___ Data ___
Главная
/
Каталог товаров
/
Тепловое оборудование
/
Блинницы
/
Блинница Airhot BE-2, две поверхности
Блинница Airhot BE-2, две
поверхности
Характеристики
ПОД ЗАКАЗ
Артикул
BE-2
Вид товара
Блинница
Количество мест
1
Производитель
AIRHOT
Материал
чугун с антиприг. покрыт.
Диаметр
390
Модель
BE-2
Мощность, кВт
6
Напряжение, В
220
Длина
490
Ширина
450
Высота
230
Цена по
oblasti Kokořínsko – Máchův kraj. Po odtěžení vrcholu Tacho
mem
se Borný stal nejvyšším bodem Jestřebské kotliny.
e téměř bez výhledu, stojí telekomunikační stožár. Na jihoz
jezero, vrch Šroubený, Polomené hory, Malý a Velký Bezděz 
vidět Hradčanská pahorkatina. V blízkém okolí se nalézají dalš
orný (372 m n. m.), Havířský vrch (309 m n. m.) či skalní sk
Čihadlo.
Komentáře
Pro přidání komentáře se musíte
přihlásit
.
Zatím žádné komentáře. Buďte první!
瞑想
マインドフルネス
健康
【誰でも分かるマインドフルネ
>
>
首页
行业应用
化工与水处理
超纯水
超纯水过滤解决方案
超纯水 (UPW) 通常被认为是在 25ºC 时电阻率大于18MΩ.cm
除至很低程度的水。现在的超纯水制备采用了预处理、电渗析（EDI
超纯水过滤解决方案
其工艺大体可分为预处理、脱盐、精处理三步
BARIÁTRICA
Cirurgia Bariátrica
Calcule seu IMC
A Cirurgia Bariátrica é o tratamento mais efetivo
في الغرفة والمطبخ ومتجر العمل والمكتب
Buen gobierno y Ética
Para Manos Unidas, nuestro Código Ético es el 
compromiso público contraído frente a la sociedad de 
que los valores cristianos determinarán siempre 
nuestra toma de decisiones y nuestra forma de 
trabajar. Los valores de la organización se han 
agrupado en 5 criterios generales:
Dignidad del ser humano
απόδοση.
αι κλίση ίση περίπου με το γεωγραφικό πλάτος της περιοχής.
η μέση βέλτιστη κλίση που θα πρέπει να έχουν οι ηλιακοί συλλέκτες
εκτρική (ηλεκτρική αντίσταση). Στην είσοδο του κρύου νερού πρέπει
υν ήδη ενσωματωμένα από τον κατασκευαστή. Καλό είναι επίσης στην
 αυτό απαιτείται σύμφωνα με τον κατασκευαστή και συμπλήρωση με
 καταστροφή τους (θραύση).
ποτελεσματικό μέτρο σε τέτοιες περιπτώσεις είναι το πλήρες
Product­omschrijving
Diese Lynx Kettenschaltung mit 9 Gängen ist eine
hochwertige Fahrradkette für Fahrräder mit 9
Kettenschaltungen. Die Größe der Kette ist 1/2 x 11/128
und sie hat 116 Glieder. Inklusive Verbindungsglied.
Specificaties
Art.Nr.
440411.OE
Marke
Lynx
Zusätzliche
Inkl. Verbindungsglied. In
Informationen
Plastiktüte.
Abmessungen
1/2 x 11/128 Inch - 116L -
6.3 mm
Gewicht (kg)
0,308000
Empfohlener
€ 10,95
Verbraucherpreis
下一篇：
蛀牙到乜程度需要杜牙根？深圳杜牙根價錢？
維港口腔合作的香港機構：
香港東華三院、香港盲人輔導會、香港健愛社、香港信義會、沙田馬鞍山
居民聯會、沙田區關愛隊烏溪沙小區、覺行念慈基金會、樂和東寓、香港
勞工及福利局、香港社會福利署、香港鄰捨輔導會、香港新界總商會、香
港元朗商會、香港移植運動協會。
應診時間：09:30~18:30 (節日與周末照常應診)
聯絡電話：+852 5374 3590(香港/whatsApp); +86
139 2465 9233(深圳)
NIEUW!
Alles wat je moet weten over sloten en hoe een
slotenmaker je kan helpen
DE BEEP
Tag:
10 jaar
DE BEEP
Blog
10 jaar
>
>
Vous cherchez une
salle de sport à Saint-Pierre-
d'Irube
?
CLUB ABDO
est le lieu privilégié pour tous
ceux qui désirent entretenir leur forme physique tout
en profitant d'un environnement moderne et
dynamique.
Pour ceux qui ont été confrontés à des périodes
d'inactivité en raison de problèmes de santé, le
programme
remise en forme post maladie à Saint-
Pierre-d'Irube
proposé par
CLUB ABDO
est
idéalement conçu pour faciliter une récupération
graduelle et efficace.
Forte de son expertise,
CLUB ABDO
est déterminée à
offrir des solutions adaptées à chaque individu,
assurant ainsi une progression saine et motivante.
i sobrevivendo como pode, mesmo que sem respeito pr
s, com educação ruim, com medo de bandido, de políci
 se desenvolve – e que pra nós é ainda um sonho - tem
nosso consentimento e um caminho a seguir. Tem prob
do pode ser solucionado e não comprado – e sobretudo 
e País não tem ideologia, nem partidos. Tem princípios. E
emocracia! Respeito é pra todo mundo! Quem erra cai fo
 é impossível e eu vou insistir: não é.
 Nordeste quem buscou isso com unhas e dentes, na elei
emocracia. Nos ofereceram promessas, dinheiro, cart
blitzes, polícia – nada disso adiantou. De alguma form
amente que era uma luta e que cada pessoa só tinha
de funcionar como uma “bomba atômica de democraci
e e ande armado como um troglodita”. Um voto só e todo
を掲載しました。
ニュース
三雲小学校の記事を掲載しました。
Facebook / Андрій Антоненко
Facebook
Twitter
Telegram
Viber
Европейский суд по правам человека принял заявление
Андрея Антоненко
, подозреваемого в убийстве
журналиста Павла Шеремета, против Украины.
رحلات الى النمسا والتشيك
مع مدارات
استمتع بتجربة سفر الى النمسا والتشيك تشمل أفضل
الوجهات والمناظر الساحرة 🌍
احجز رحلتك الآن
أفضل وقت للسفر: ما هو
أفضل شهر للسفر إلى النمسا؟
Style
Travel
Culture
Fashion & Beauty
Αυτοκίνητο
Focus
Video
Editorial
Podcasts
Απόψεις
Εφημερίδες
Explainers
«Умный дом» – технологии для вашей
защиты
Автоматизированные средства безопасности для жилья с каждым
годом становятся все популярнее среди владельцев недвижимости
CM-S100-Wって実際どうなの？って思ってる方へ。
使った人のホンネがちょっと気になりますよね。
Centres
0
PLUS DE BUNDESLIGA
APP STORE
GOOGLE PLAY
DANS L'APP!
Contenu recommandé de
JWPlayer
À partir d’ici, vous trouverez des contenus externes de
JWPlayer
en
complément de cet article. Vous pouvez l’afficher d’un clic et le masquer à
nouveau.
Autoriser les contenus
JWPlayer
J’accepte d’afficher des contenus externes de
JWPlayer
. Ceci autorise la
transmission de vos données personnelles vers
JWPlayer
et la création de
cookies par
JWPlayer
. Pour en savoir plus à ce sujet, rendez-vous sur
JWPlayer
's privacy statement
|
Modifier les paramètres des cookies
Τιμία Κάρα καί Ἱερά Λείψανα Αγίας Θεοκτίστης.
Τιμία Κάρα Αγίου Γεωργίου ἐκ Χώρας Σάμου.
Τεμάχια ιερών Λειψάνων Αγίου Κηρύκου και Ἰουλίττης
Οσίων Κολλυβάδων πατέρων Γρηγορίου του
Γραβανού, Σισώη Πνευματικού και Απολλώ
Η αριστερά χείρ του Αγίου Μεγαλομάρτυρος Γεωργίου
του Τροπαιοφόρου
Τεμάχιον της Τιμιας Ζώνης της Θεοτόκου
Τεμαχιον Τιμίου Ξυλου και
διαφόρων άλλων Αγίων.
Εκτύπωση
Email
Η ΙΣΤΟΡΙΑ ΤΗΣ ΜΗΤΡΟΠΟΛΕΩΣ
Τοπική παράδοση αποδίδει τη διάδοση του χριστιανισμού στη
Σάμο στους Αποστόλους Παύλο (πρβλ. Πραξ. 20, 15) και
___
Write out every line of the entries above without a single change.

**Worked solution**
Главная
/
Каталог товаров
/
Тепловое оборудование
/
Блинницы
/
Блинница Airhot BE-2, две поверхности
Блинница Airhot BE-2, две
поверхности
Характеристики
ПОД ЗАКАЗ
Артикул
BE-2
Вид товара
Блинница
Количество мест
1
Производитель
AIRHOT
Материал
чугун с антиприг. покрыт.
Диаметр
390
Модель
BE-2
Мощность, кВт
6
Напряжение, В
220
Длина
490
Ширина
450
Высота
230
Цена по
oblasti Kokořínsko – Máchův kraj. Po odtěžení vrcholu Tacho
mem
se Borný stal nejvyšším bodem Jestřebské kotliny.
e téměř bez výhledu, stojí telekomunikační stožár. Na jihoz
jezero, vrch Šroubený, Polomené hory, Malý a Velký Bezděz 
vidět Hradčanská pahorkatina. V blízkém okolí se nalézají dalš
orný (372 m n. m.), Havířský vrch (309 m n. m.) či skalní sk
Čihadlo.
Komentáře
Pro přidání komentáře se musíte
přihlásit
.
Zatím žádné komentáře. Buďte první!
瞑想
マインドフルネス
健康
【誰でも分かるマインドフルネ
>
>
首页
行业应用
化工与水处理
超纯水
超纯水过滤解决方案
超纯水 (UPW) 通常被认为是在 25ºC 时电阻率大于18MΩ.cm
除至很低程度的水。现在的超纯水制备采用了预处理、电渗析（EDI
超纯水过滤解决方案
其工艺大体可分为预处理、脱盐、精处理三步
BARIÁTRICA
Cirurgia Bariátrica
Calcule seu IMC
A Cirurgia Bariátrica é o tratamento mais efetivo
في الغرفة والمطبخ ومتجر العمل والمكتب
Buen gobierno y Ética
Para Manos Unidas, nuestro Código Ético es el 
compromiso público contraído frente a la sociedad de 
que los valores cristianos determinarán siempre 
nuestra toma de decisiones y nuestra forma de 
trabajar. Los valores de la organización se han 
agrupado en 5 criterios generales:
Dignidad del ser humano
απόδοση.
αι κλίση ίση περίπου με το γεωγραφικό πλάτος της περιοχής.
η μέση βέλτιστη κλίση που θα πρέπει να έχουν οι ηλιακοί συλλέκτες
εκτρική (ηλεκτρική αντίσταση). Στην είσοδο του κρύου νερού πρέπει
υν ήδη ενσωματωμένα από τον κατασκευαστή. Καλό είναι επίσης στην
 αυτό απαιτείται σύμφωνα με τον κατασκευαστή και συμπλήρωση με
 καταστροφή τους (θραύση).
ποτελεσματικό μέτρο σε τέτοιες περιπτώσεις είναι το πλήρες
Product­omschrijving
Diese Lynx Kettenschaltung mit 9 Gängen ist eine
hochwertige Fahrradkette für Fahrräder mit 9
Kettenschaltungen. Die Größe der Kette ist 1/2 x 11/128
und sie hat 116 Glieder. Inklusive Verbindungsglied.
Specificaties
Art.Nr.
440411.OE
Marke
Lynx
Zusätzliche
Inkl. Verbindungsglied. In
Informationen
Plastiktüte.
Abmessungen
1/2 x 11/128 Inch - 116L -
6.3 mm
Gewicht (kg)
0,308000
Empfohlener
€ 10,95
Verbraucherpreis
下一篇：
蛀牙到乜程度需要杜牙根？深圳杜牙根價錢？
維港口腔合作的香港機構：
香港東華三院、香港盲人輔導會、香港健愛社、香港信義會、沙田馬鞍山
居民聯會、沙田區關愛隊烏溪沙小區、覺行念慈基金會、樂和東寓、香港
勞工及福利局、香港社會福利署、香港鄰捨輔導會、香港新界總商會、香
港元朗商會、香港移植運動協會。
應診時間：09:30~18:30 (節日與周末照常應診)
聯絡電話：+852 5374 3590(香港/whatsApp); +86
139 2465 9233(深圳)
NIEUW!
Alles wat je moet weten over sloten en hoe een
slotenmaker je kan helpen
DE BEEP
Tag:
10 jaar
DE BEEP
Blog
10 jaar
>
>
Vous cherchez une
salle de sport à Saint-Pierre-
d'Irube
?
CLUB ABDO
est le lieu privilégié pour tous
ceux qui désirent entretenir leur forme physique tout
en profitant d'un environnement moderne et
dynamique.
Pour ceux qui ont été confrontés à des périodes
d'inactivité en raison de problèmes de santé, le
programme
remise en forme post maladie à Saint-
Pierre-d'Irube
proposé par
CLUB ABDO
est
idéalement conçu pour faciliter une récupération
graduelle et efficace.
Forte de son expertise,
CLUB ABDO
est déterminée à
offrir des solutions adaptées à chaque individu,
assurant ainsi une progression saine et motivante.
i sobrevivendo como pode, mesmo que sem respeito pr
s, com educação ruim, com medo de bandido, de políci
 se desenvolve – e que pra nós é ainda um sonho - tem
nosso consentimento e um caminho a seguir. Tem prob
do pode ser solucionado e não comprado – e sobretudo 
e País não tem ideologia, nem partidos. Tem princípios. E
emocracia! Respeito é pra todo mundo! Quem erra cai fo
 é impossível e eu vou insistir: não é.
 Nordeste quem buscou isso com unhas e dentes, na elei
emocracia. Nos ofereceram promessas, dinheiro, cart
blitzes, polícia – nada disso adiantou. De alguma form
amente que era uma luta e que cada pessoa só tinha
de funcionar como uma “bomba atômica de democraci
e e ande armado como um troglodita”. Um voto só e todo
を掲載しました。
ニュース
三雲小学校の記事を掲載しました。
Facebook / Андрій Антоненко
Facebook
Twitter
Telegram
Viber
Европейский суд по правам человека принял заявление
Андрея Антоненко
, подозреваемого в убийстве
журналиста Павла Шеремета, против Украины.
رحلات الى النمسا والتشيك
مع مدارات
استمتع بتجربة سفر الى النمسا والتشيك تشمل أفضل
الوجهات والمناظر الساحرة 🌍
احجز رحلتك الآن
أفضل وقت للسفر: ما هو
أفضل شهر للسفر إلى النمسا؟
Style
Travel
Culture
Fashion & Beauty
Αυτοκίνητο
Focus
Video
Editorial
Podcasts
Απόψεις
Εφημερίδες
Explainers
«Умный дом» – технологии для вашей
защиты
Автоматизированные средства безопасности для жилья с каждым
годом становятся все популярнее среди владельцев недвижимости
CM-S100-Wって実際どうなの？って思ってる方へ。
使った人のホンネがちょっと気になりますよね。
Centres
0
PLUS DE BUNDESLIGA
APP STORE
GOOGLE PLAY
DANS L'APP!
Contenu recommandé de
JWPlayer
À partir d’ici, vous trouverez des contenus externes de
JWPlayer
en
complément de cet article. Vous pouvez l’afficher d’un clic et le masquer à
nouveau.
Autoriser les contenus
JWPlayer
J’accepte d’afficher des contenus externes de
JWPlayer
. Ceci autorise la
transmission de vos données personnelles vers
JWPlayer
et la création de
cookies par
JWPlayer
. Pour en savoir plus à ce sujet, rendez-vous sur
JWPlayer
's privacy statement
|
Modifier les paramètres des cookies
Τιμία Κάρα καί Ἱερά Λείψανα Αγίας Θεοκτίστης.
Τιμία Κάρα Αγίου Γεωργίου ἐκ Χώρας Σάμου.
Τεμάχια ιερών Λειψάνων Αγίου Κηρύκου και Ἰουλίττης
Οσίων Κολλυβάδων πατέρων Γρηγορίου του
Γραβανού, Σισώη Πνευματικού και Απολλώ
Η αριστερά χείρ του Αγίου Μεγαλομάρτυρος Γεωργίου
του Τροπαιοφόρου
Τεμάχιον της Τιμιας Ζώνης της Θεοτόκου
Τεμαχιον Τιμίου Ξυλου και
διαφόρων άλλων Αγίων.
Εκτύπωση
Email
Η ΙΣΤΟΡΙΑ ΤΗΣ ΜΗΤΡΟΠΟΛΕΩΣ
Τοπική παράδοση αποδίδει τη διάδοση του χριστιανισμού στη
Σάμο στους Αποστόλους Παύλο (πρβλ. Πραξ. 20, 15) και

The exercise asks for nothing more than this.